Counterfeit HIV Medications Hit U.S. Pharmacies, Drug Manufacturer Warns

Gilead Sciences, the manufacturer of multiple pharmaceuticals, including HIV medications Biktarvy and Descovy, has issued a warning that it has become aware of counterfeit versions of these drugs being sold in United States pharmacies.

Distributors not authorized to sell Gilead-branded medicines have sold the fake versions to pharmacies, the manufacturer said in a statement. Some genuine Gilead bottles have been tampered with using a counterfeit foil induction seal or label and contain fake tablets, even though the bottles appear genuine.

"We are taking aggressive action to ensure that healthcare providers and people who rely on our medicines can confidently distinguish authentic Gilead products from counterfeit drugs," said Merdad Parsey, MD, PhD, Chief Medical Officer, Gilead Sciences. "The safety of individuals taking Gilead medication is always our first priority."

Both medicines are used to treat people living with HIV. Descovy can also function as pre-exposure prophylaxis (PrEP) to prevent HIV-negative people from contracting the virus if they come in contact with it.

Gilead Sciences
Gilead Sciences, the manufacturer of multiple pharmaceuticals, including HIV medications Biktarvy and Descovy, has issued a warning that it has become aware of counterfeit versions of these drugs being sold in United States pharmacies. This image shows Gilead Sciences headquarters sign in Foster City, California on April 30, 2020. Josh Edelson/Getty

Counterfeit and tampered medicines can bring serious and sometimes life-threatening health risks to individuals, according to the company's statement. Counterfeit medicines often don't contain the real active ingredients at all, let alone in the correct amounts or proportions.

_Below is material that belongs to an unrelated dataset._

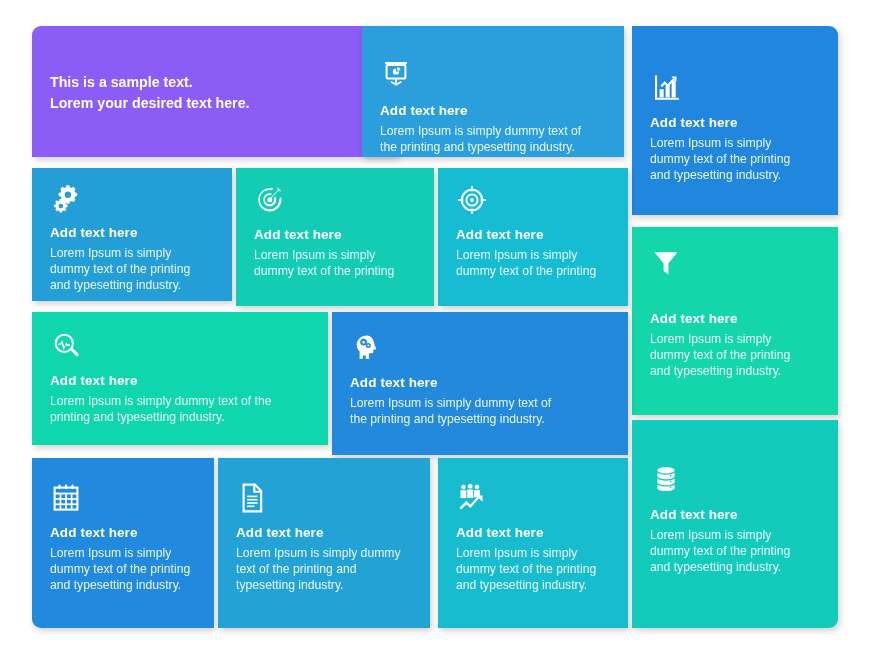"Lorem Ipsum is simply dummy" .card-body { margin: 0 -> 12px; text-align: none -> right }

Even if they do contain the active ingredient they could be made in unsafe conditions with insecure supply chains.

Taking counterfeit drugs can cause "serious and sometimes life-threatening health risks to individuals," according to Gilead Sciences. HIV has the potential to develop into life-threatening circumstances if left untreated or treated incorrectly. In the case of this virus, the risks of taking fake medication could be dire.

"The issue of counterfeit HIV drugs is a serious one not just in the USA and can have significant implications and risks not only to the individual consuming them but to public health in general. People living with HIV must have faith in the daily drugs they are to take to get ahead of HIV and not stumble backwards into rising AIDS cases and deaths," Brent Allan of the International AIDS Society told Newsweek.

There are telltale signs users can look for to identify if their meds are the real thing or not, thankfully.

According to Gilead Sciences, Biktarvy tablets are "purplish-brown, capsule-shaped pills with '9883' on one side and 'GSI' on the other."

Authentic Descovy tablets are "blue and rectangular with '225' on one side and 'GSI' on the other."

Both medications are sold in 30-count, white plastic bottles with white plastic caps and Gilead-branded labels, though sometimes, the fake medicines have been sold in authentic bottles.

Gilead is working with law enforcement and the Food and Drug Association to get these fake medications out of circulation and prevent the disruption from happening again, the company said in its statement.

Any patient who fears they may have received counterfeit Gilead medications should immediately report the medicine to their doctor and pharmacy and Gilead Product Quality Complaints at 1-800-445-3235 or QualityComplaints@gilead.com, the company said.

Update (8/24/2021, 5:35 p.m.): This article has been updated to include comment from the International AIDS Society.